# Your assignment
Beginning at the line containing "## Risultati Immagini" in the material below and ending at the line containing "list tattoos writing.", return each line exactly and add nothing.

# Extracted records
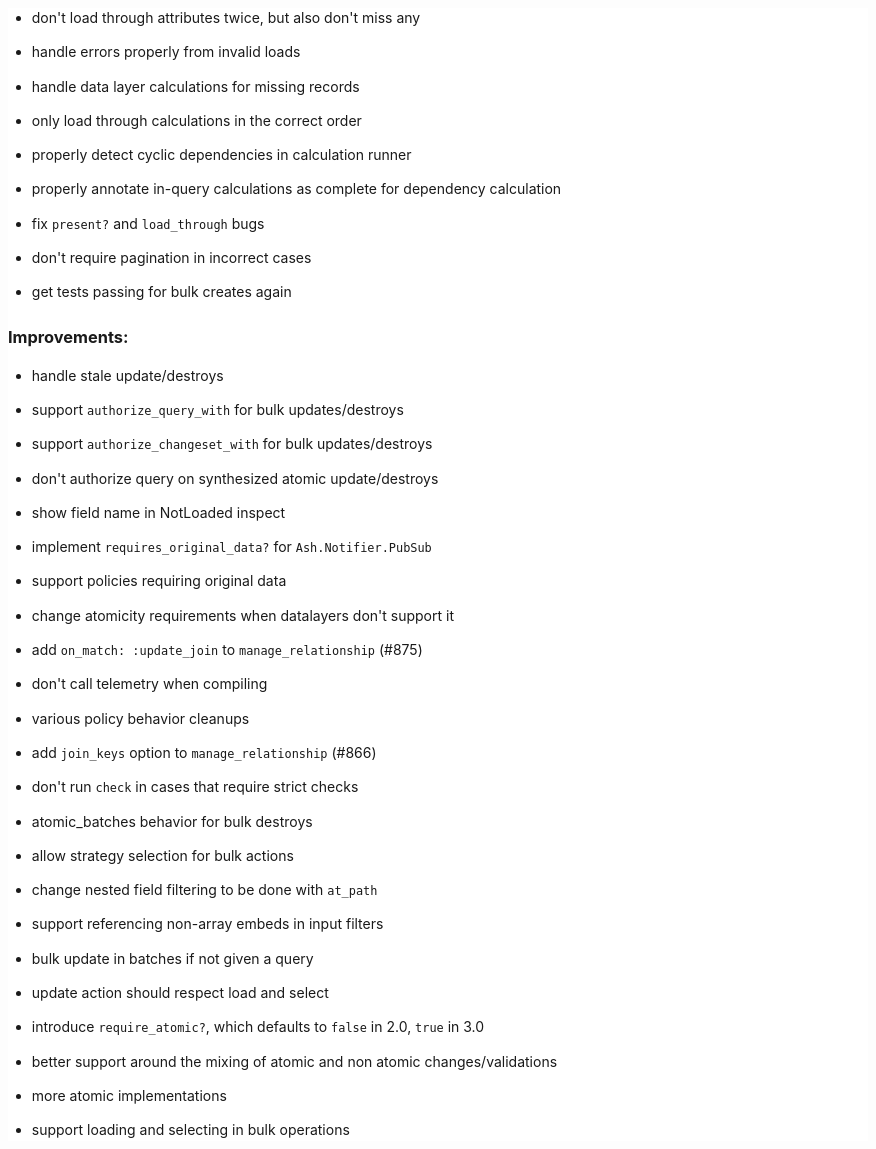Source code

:- don't load through attributes twice, but also don't miss any

- handle errors properly from invalid loads

- handle data layer calculations for missing records

- only load through calculations in the correct order

- properly detect cyclic dependencies in calculation runner

- properly annotate in-query calculations as complete for dependency calculation

- fix `present?` and `load_through` bugs

- don't require pagination in incorrect cases

- get tests passing for bulk creates again

### Improvements:

- handle stale update/destroys

- support `authorize_query_with` for bulk updates/destroys

- support `authorize_changeset_with` for bulk updates/destroys

- don't authorize query on synthesized atomic update/destroys

- show field name in NotLoaded inspect

- implement `requires_original_data?` for `Ash.Notifier.PubSub`

- support policies requiring original data

- change atomicity requirements when datalayers don't support it

- add `on_match: :update_join` to `manage_relationship` (#875)

- don't call telemetry when compiling

- various policy behavior cleanups

- add `join_keys` option to `manage_relationship` (#866)

- don't run `check` in cases that require strict checks

- atomic_batches behavior for bulk destroys

- allow strategy selection for bulk actions

- change nested field filtering to be done with `at_path`

- support referencing non-array embeds in input filters

- bulk update in batches if not given a query

- update action should respect load and select

- introduce `require_atomic?`, which defaults to `false` in 2.0, `true` in 3.0

- better support around the mixing of atomic and non atomic changes/validations

- more atomic implementations

- support loading and selecting in bulk operations
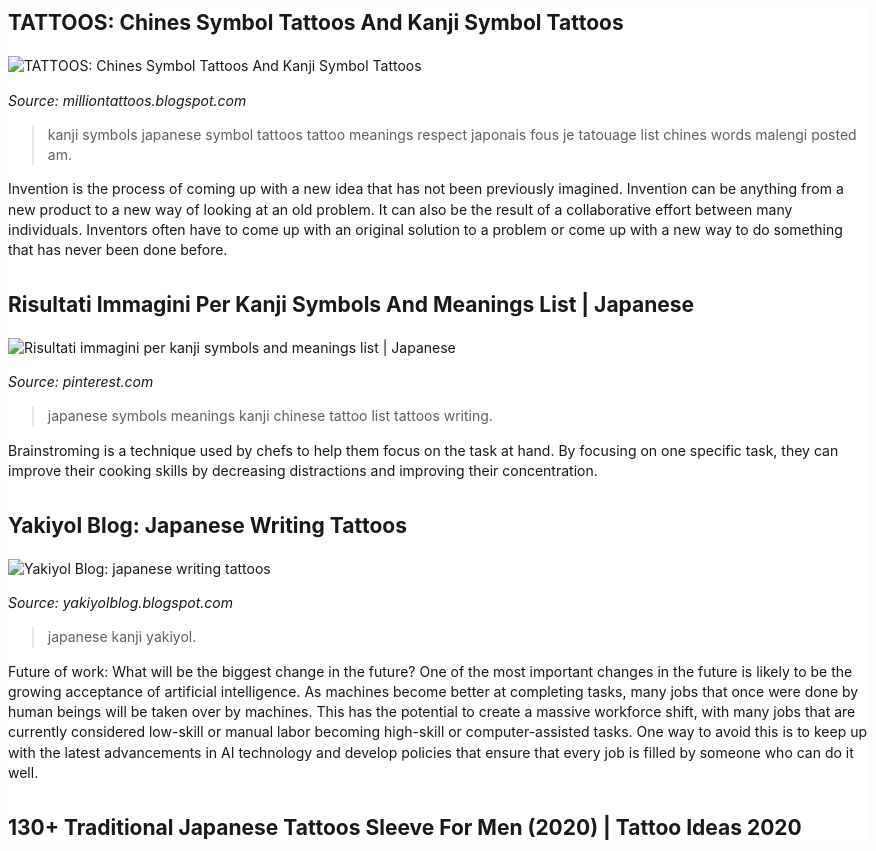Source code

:     
## TATTOOS: Chines Symbol Tattoos And Kanji Symbol Tattoos

<img loading=lazy src="https://4.bp.blogspot.com/-3XY8auToLiY/Tpwo45T-1rI/AAAAAAAAC2o/bcUh4TJmQ5Q/s1600/kanji+symbols+%25284%2529.jpg" onerror="this.onerror=null;this.src='https://tse3.mm.bing.net/th?id=OIP.LbKXV8F_wDa3uwGqDHDHzAHaJQ&amp;pid=15.1';" alt="TATTOOS: Chines Symbol Tattoos And Kanji Symbol Tattoos">

_Source: milliontattoos.blogspot.com_

>kanji symbols japanese symbol tattoos tattoo meanings respect japonais fous je tatouage list chines words malengi posted am. 

	

Invention is the process of coming up with a new idea that has not been previously imagined. Invention can be anything from a new product to a new way of looking at an old problem. It can also be the result of a collaborative effort between many individuals. Inventors often have to come up with an original solution to a problem or come up with a new way to do something that has never been done before.

    
## Risultati Immagini Per Kanji Symbols And Meanings List | Japanese

<img loading=lazy src="https://i.pinimg.com/originals/58/c5/4c/58c54c0468f448e8200df83c4043eab1.jpg" onerror="this.onerror=null;this.src='https://tse3.mm.bing.net/th?id=OIP.2BUNxLFW3q-UNK0_pDEZrgHaHa&amp;pid=15.1';" alt="Risultati immagini per kanji symbols and meanings list | Japanese">

_Source: pinterest.com_

>japanese symbols meanings kanji chinese tattoo list tattoos writing. 

	

Brainstroming is a technique used by chefs to help them focus on the task at hand. By focusing on one specific task, they can improve their cooking skills by decreasing distractions and improving their concentration.

    
## Yakiyol Blog: Japanese Writing Tattoos

<img loading=lazy src="https://2.bp.blogspot.com/_mtpra2TEvNk/TJ4Q7g_jCyI/AAAAAAAAAoU/4O-LlGVs1cQ/s1600/2.jpg" onerror="this.onerror=null;this.src='https://tse4.mm.bing.net/th?id=OIP.t0bAoqdnwbNjRIKoZ6FY5QHaLH&amp;pid=15.1';" alt="Yakiyol Blog: japanese writing tattoos">

_Source: yakiyolblog.blogspot.com_

>japanese kanji yakiyol. 

	

Future of work: What will be the biggest change in the future?
One of the most important changes in the future is likely to be the growing acceptance of artificial intelligence. As machines become better at completing tasks, many jobs that once were done by human beings will be taken over by machines. This has the potential to create a massive workforce shift, with many jobs that are currently considered low-skill or manual labor becoming high-skill or computer-assisted tasks. One way to avoid this is to keep up with the latest advancements in AI technology and develop policies that ensure that every job is filled by someone who can do it well.

    
## 130+ Traditional Japanese Tattoos Sleeve For Men (2020) | Tattoo Ideas 2020
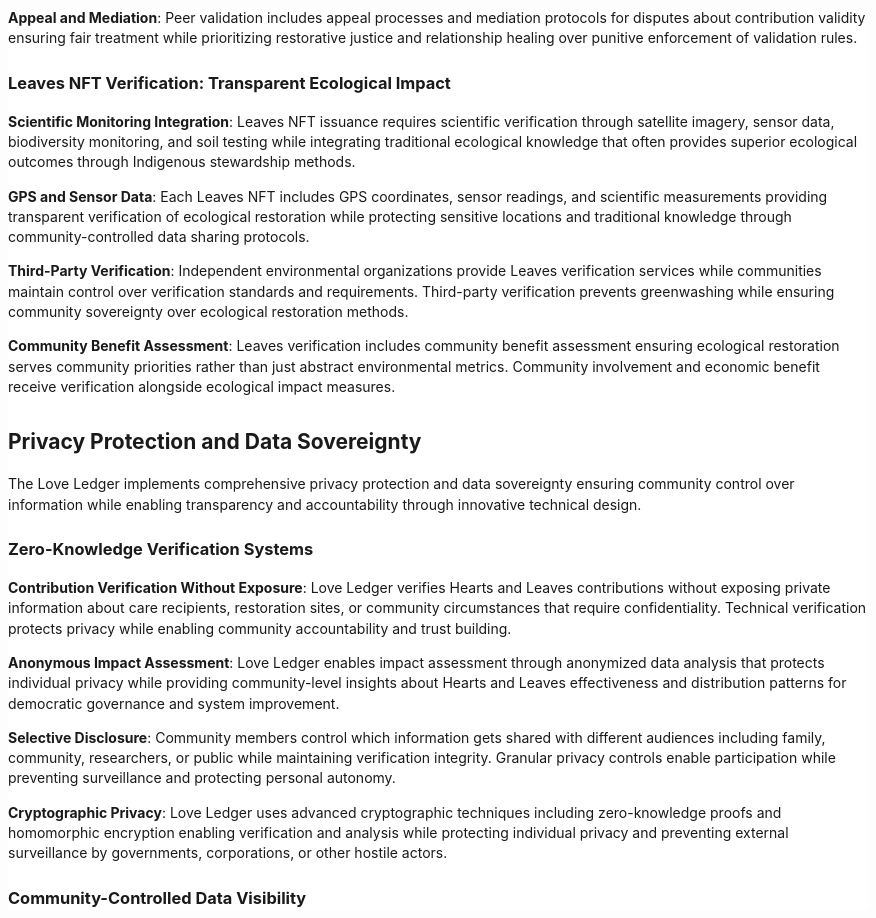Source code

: **Appeal and Mediation**: Peer validation includes appeal processes and mediation protocols for disputes about contribution validity ensuring fair treatment while prioritizing restorative justice and relationship healing over punitive enforcement of validation rules.

### Leaves NFT Verification: Transparent Ecological Impact

**Scientific Monitoring Integration**: Leaves NFT issuance requires scientific verification through satellite imagery, sensor data, biodiversity monitoring, and soil testing while integrating traditional ecological knowledge that often provides superior ecological outcomes through Indigenous stewardship methods.

**GPS and Sensor Data**: Each Leaves NFT includes GPS coordinates, sensor readings, and scientific measurements providing transparent verification of ecological restoration while protecting sensitive locations and traditional knowledge through community-controlled data sharing protocols.

**Third-Party Verification**: Independent environmental organizations provide Leaves verification services while communities maintain control over verification standards and requirements. Third-party verification prevents greenwashing while ensuring community sovereignty over ecological restoration methods.

**Community Benefit Assessment**: Leaves verification includes community benefit assessment ensuring ecological restoration serves community priorities rather than just abstract environmental metrics. Community involvement and economic benefit receive verification alongside ecological impact measures.

## <a id="privacy-protection-data-sovereignty"></a>Privacy Protection and Data Sovereignty

The Love Ledger implements comprehensive privacy protection and data sovereignty ensuring community control over information while enabling transparency and accountability through innovative technical design.

### Zero-Knowledge Verification Systems

**Contribution Verification Without Exposure**: Love Ledger verifies Hearts and Leaves contributions without exposing private information about care recipients, restoration sites, or community circumstances that require confidentiality. Technical verification protects privacy while enabling community accountability and trust building.

**Anonymous Impact Assessment**: Love Ledger enables impact assessment through anonymized data analysis that protects individual privacy while providing community-level insights about Hearts and Leaves effectiveness and distribution patterns for democratic governance and system improvement.

**Selective Disclosure**: Community members control which information gets shared with different audiences including family, community, researchers, or public while maintaining verification integrity. Granular privacy controls enable participation while preventing surveillance and protecting personal autonomy.

**Cryptographic Privacy**: Love Ledger uses advanced cryptographic techniques including zero-knowledge proofs and homomorphic encryption enabling verification and analysis while protecting individual privacy and preventing external surveillance by governments, corporations, or other hostile actors.

### Community-Controlled Data Visibility
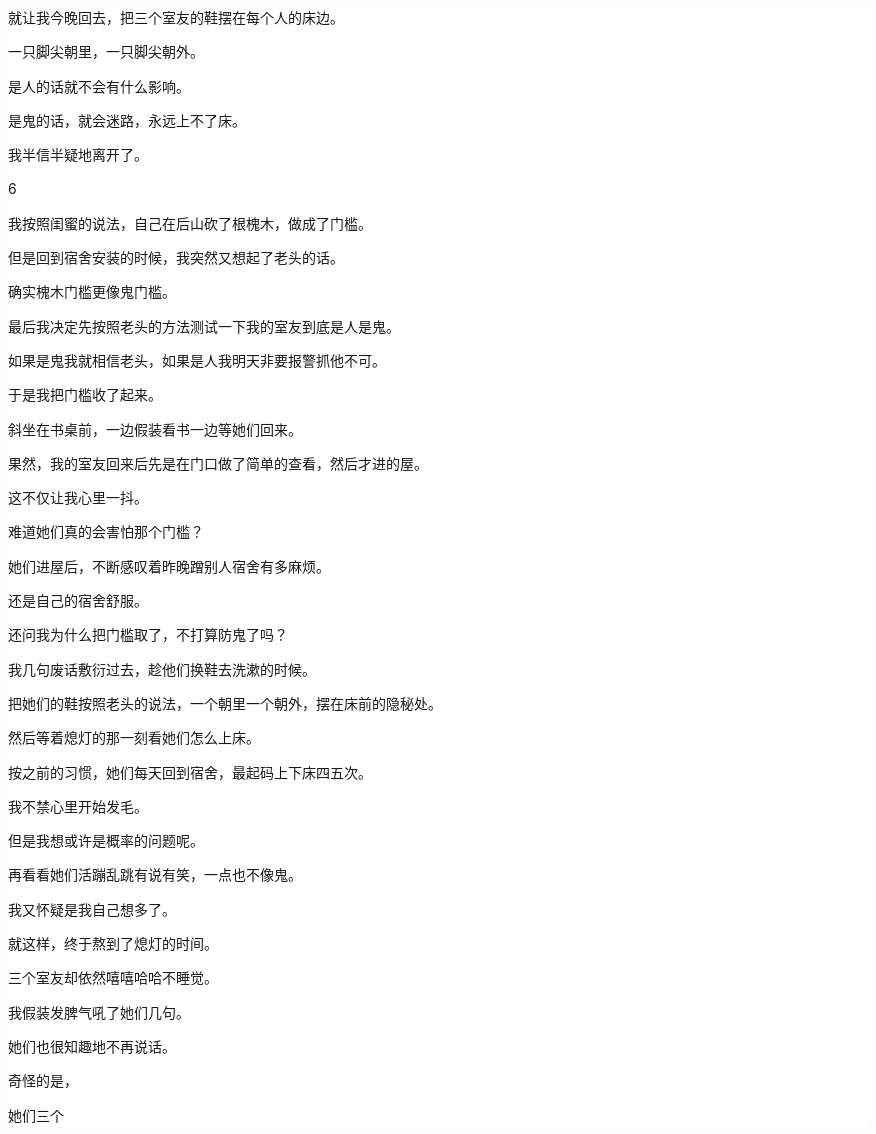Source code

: 就让我今晚回去，把三个室友的鞋摆在每个人的床边。

一只脚尖朝里，一只脚尖朝外。

是人的话就不会有什么影响。

是鬼的话，就会迷路，永远上不了床。

我半信半疑地离开了。

6

我按照闺蜜的说法，自己在后山砍了根槐木，做成了门槛。

但是回到宿舍安装的时候，我突然又想起了老头的话。

确实槐木门槛更像鬼门槛。

最后我决定先按照老头的方法测试一下我的室友到底是人是鬼。

如果是鬼我就相信老头，如果是人我明天非要报警抓他不可。

于是我把门槛收了起来。

斜坐在书桌前，一边假装看书一边等她们回来。

果然，我的室友回来后先是在门口做了简单的查看，然后才进的屋。

这不仅让我心里一抖。

难道她们真的会害怕那个门槛？

她们进屋后，不断感叹着昨晚蹭别人宿舍有多麻烦。

还是自己的宿舍舒服。

还问我为什么把门槛取了，不打算防鬼了吗？

我几句废话敷衍过去，趁他们换鞋去洗漱的时候。

把她们的鞋按照老头的说法，一个朝里一个朝外，摆在床前的隐秘处。

然后等着熄灯的那一刻看她们怎么上床。

按之前的习惯，她们每天回到宿舍，最起码上下床四五次。

我不禁心里开始发毛。

但是我想或许是概率的问题呢。

再看看她们活蹦乱跳有说有笑，一点也不像鬼。

我又怀疑是我自己想多了。

就这样，终于熬到了熄灯的时间。

三个室友却依然嘻嘻哈哈不睡觉。

我假装发脾气吼了她们几句。

她们也很知趣地不再说话。

奇怪的是，

她们三个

# Response to the exercise
## Risultati Immagini Per Kanji Symbols And Meanings List | Japanese

<img loading=lazy src="https://i.pinimg.com/originals/58/c5/4c/58c54c0468f448e8200df83c4043eab1.jpg" onerror="this.onerror=null;this.src='https://tse3.mm.bing.net/th?id=OIP.2BUNxLFW3q-UNK0_pDEZrgHaHa&amp;pid=15.1';" alt="Risultati immagini per kanji symbols and meanings list | Japanese">

_Source: pinterest.com_

>japanese symbols meanings kanji chinese tattoo list tattoos writing. 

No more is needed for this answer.